Entonces me di cuenta de lo delgadas que tenían las manos y las muñecas bajo las capas de harapos. Son poco más que esqueletos. Por primera vez comprendí por qué habían estado desapareciendo los gatos, por qué se arriesgaban a recibir palizas de los guardias al revolver en los cubos de bazofia para los cerdos, e incluso algo de lo que Wilhelm había estado intentando contarme.
Me di la vuelta mareada, no por cómo estaban comiendo, sino por el hecho de que yo no era únicamente testigo, sino responsable de su estado. ¿Cómo había podido estar tan ciega e indiferente a las carencias de otros seres humanos a los que veía a diario?
Los rusos llevaban meses trabajando en Grunewaldsee. Ni siquiera la enfermedad de mamá había evitado que ella notara su estado, pero yo, que se suponía que estaba al cargo, había ignorado su desesperada condición.
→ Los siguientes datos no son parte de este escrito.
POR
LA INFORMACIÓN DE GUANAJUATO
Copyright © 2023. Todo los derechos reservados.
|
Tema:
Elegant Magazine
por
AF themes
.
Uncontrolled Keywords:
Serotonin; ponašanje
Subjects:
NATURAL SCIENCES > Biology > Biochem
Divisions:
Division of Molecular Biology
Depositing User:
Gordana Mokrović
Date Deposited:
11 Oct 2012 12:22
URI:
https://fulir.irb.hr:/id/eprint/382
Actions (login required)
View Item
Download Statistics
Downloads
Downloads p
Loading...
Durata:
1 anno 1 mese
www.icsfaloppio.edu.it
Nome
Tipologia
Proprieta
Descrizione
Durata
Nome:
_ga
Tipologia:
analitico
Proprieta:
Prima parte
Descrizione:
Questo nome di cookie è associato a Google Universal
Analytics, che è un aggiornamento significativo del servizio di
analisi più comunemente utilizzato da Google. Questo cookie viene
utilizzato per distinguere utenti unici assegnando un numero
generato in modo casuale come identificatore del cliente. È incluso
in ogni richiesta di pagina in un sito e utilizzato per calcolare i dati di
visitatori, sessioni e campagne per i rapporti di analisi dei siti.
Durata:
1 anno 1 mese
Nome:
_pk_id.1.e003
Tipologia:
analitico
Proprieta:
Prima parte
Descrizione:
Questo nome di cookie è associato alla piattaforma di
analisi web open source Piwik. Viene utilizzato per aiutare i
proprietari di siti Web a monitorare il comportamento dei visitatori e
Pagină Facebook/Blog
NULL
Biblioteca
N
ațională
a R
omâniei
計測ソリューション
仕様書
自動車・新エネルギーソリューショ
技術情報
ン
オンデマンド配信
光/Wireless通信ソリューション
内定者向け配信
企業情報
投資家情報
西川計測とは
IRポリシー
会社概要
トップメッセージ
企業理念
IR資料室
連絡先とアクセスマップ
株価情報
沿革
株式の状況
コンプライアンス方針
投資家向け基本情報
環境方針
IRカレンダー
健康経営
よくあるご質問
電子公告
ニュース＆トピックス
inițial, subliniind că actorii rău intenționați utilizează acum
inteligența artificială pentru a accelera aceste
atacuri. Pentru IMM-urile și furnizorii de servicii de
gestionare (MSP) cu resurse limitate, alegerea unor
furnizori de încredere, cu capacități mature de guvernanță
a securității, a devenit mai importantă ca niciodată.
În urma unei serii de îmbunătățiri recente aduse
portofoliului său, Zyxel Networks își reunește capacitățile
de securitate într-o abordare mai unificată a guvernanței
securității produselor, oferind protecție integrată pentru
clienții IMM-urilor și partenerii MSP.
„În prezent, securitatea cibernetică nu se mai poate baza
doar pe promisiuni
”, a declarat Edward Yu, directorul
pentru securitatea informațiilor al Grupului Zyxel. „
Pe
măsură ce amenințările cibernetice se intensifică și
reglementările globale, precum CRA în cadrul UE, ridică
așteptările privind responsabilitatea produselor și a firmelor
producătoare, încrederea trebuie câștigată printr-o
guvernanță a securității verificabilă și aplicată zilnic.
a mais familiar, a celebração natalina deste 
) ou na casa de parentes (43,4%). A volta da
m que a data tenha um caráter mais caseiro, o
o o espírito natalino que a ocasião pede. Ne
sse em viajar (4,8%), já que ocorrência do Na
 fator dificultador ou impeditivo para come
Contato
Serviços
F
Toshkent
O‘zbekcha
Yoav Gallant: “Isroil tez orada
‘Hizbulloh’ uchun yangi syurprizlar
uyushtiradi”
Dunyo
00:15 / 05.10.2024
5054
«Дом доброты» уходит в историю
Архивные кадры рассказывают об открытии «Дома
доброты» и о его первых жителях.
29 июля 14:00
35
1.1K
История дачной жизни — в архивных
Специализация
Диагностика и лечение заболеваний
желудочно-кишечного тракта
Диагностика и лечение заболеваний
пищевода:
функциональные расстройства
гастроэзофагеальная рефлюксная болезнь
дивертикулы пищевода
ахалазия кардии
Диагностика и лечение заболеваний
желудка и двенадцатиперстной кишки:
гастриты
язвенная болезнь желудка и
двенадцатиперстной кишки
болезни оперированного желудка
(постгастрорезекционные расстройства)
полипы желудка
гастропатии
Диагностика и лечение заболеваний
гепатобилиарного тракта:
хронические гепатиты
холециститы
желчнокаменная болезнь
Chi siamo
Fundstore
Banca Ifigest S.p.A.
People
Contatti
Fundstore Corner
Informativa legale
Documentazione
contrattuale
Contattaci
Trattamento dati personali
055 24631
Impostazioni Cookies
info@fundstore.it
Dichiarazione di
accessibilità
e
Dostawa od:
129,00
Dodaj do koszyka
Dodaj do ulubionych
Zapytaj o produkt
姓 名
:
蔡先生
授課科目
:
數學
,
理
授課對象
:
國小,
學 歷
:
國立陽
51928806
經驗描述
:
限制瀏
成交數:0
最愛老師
Observarlos meterse la comida en la boca a puñados me hizo sentir como si mironeara una escena íntima por el ojo de una cerradura. Miré a Brunon, y entonces alguien dijo mi nombre.
Uno de los hombres dejó la comida y a los otros, y caminó hacia mí. Repitió mi nombre. Brunon me cogió del brazo para protegerme y Marius corrió hacia la puerta preparado para abrirla.
El hombre retrocedió, se disculpó en alemán por haberme asustado, y dijo que podía entender por qué no quería saber quién era. Entonces lo reconocí. El mugriento esqueleto vestido con harapos era Alexander, el hermano de Masha, quien con su hermano me había dado el collar de ámbar en la estación de Moscú. El que yo había pensado que era guapo para ser ruso.
Charlotte dejó a un lado el diario, abrió el minibar y se sirvió un coñac. Levantó la copa y murmuró:
—Por ti, Sascha, donde quiera que estés.